In attempting to understand and compare the “total cost of ownership” (TCO) associated with these alternative solution models, care must be taken to ensure that the comparisons are made on equal footing – and include both explicit and implicit (or internal) costs. In addition to a comparison of direct software and hardware costs (including maintenance and upgrades), everything from technical and functional support to power consumption and space utilization should be captured. Of the alternatives, SaaS provisioning reduces the number of dimensions of cost down to functional support and the purchase of direct services – and, as will be noted later, without concern for usage levels, growth, upgrades or completeness of features and functionality. The intuition that costs of SaaS-based provisioning is significantly lower is carried in practice and predicated on the fact that there are many fewer “moving parts” to account for.
Given the expectation of a persistent, three-to-five year institution-wide commitment to a solution, the procurement of course and learning management systems anticipates buy-in and commitment from all potential users and support areas. While the compilation of requirements
is usually inclusive of the diverse needs of all participating constituencies, realized features and functionality are limited by the selected vendor’s scope of offerings. With an interest in developing “uniformity” and “consistency” of user experience and standardization of support services, all institutional users are limited by the final selection relative to pedagogical and disciplinary fit.
Governance is also important beyond initial selection and deployment. Post-implementation, a governance environment will ensure the participation of all user constituencies in providing guidance to those charged with maintaining systems and planning for upgrades and maintenance. As the product characteristics change, the decision to develop and deploy new features must be made with appropriate vetting and approval – further complicating governance. Product development typically leverages the input of user groups through conferences and product development sessions where vendors gain insights into the relative priorities of users and are thereby able to more effectively prioritize their product development efforts. This sort of development strategy results in innovation and development cycles that are manageable for both vendors and institutions.

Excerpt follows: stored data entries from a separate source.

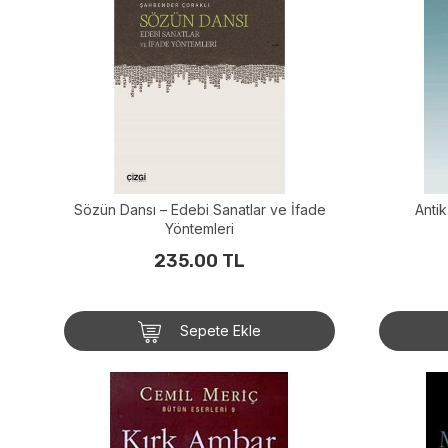
Sözün Dansı – Edebi Sanatlar ve İfade
Anti
Yöntemleri
235.00 TL
Sepete Ekle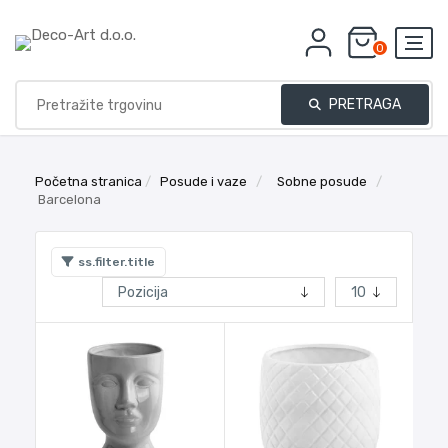
0
PRETRAGA
Početna stranica
/
Posude i vaze
/
Sobne posude
/
Barcelona
ss.filter.title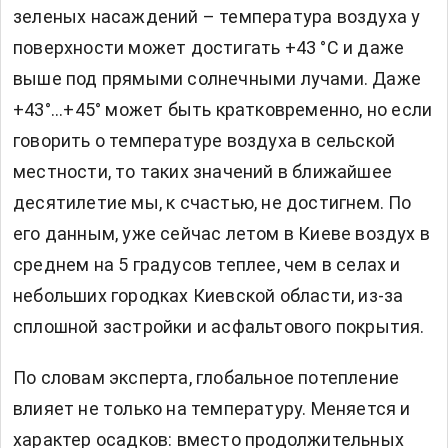
зеленых насаждений – температура воздуха у
поверхности может достигать +43 °C и даже
выше под прямыми солнечными лучами. Даже
+43°...+45° может быть кратковременно, но если
говорить о температуре воздуха в сельской
местности, то таких значений в ближайшее
десятилетие мы, к счастью, не достигнем. По
его данным, уже сейчас летом в Киеве воздух в
среднем на 5 градусов теплее, чем в селах и
небольших городках Киевской области, из-за
сплошной застройки и асфальтового покрытия.
По словам эксперта, глобальное потепление
влияет не только на температуру. Меняется и
характер осадков: вместо продолжительных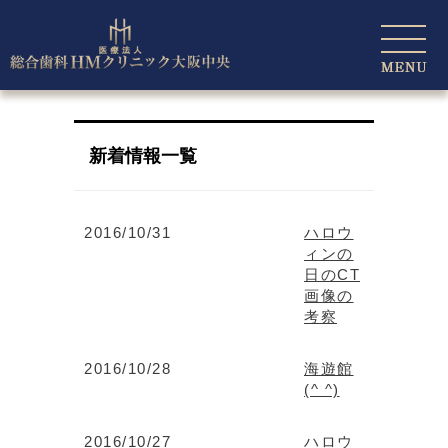
新着情報一覧
2016/10/31
ハロウ
ィンの
日のCT
画像の
考察
2016/10/28
海遊館
(^ ^)
2016/10/27
ハロウ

Proprietary stand-alone LMS solutions have facilitated the growth of online and hybrid teaching and learning applications. As a consequence of that growth in usage and their greater familiarity with technology-enabled teaching and learning, faculty and students have developed a greater appetite for specialized and focused features that support their respective pedagogical and discipline-based learning needs. It is also true that course-management, teaching support and learning support are now rather distinct and separately definable feature sets that, while needing integration at some level, can be quite separately provisioned and used. At the technical level, enhanced tools have emerged to support ubiquitous and independently provisioned identity, data and content management tools that are readily integrated into other application environments, including LMS applications. Although support for modular or component-based services has increased in recent years, in traditional LMS solutions, the separation between these divergent uses is poorly articulated in favor of back-end integration.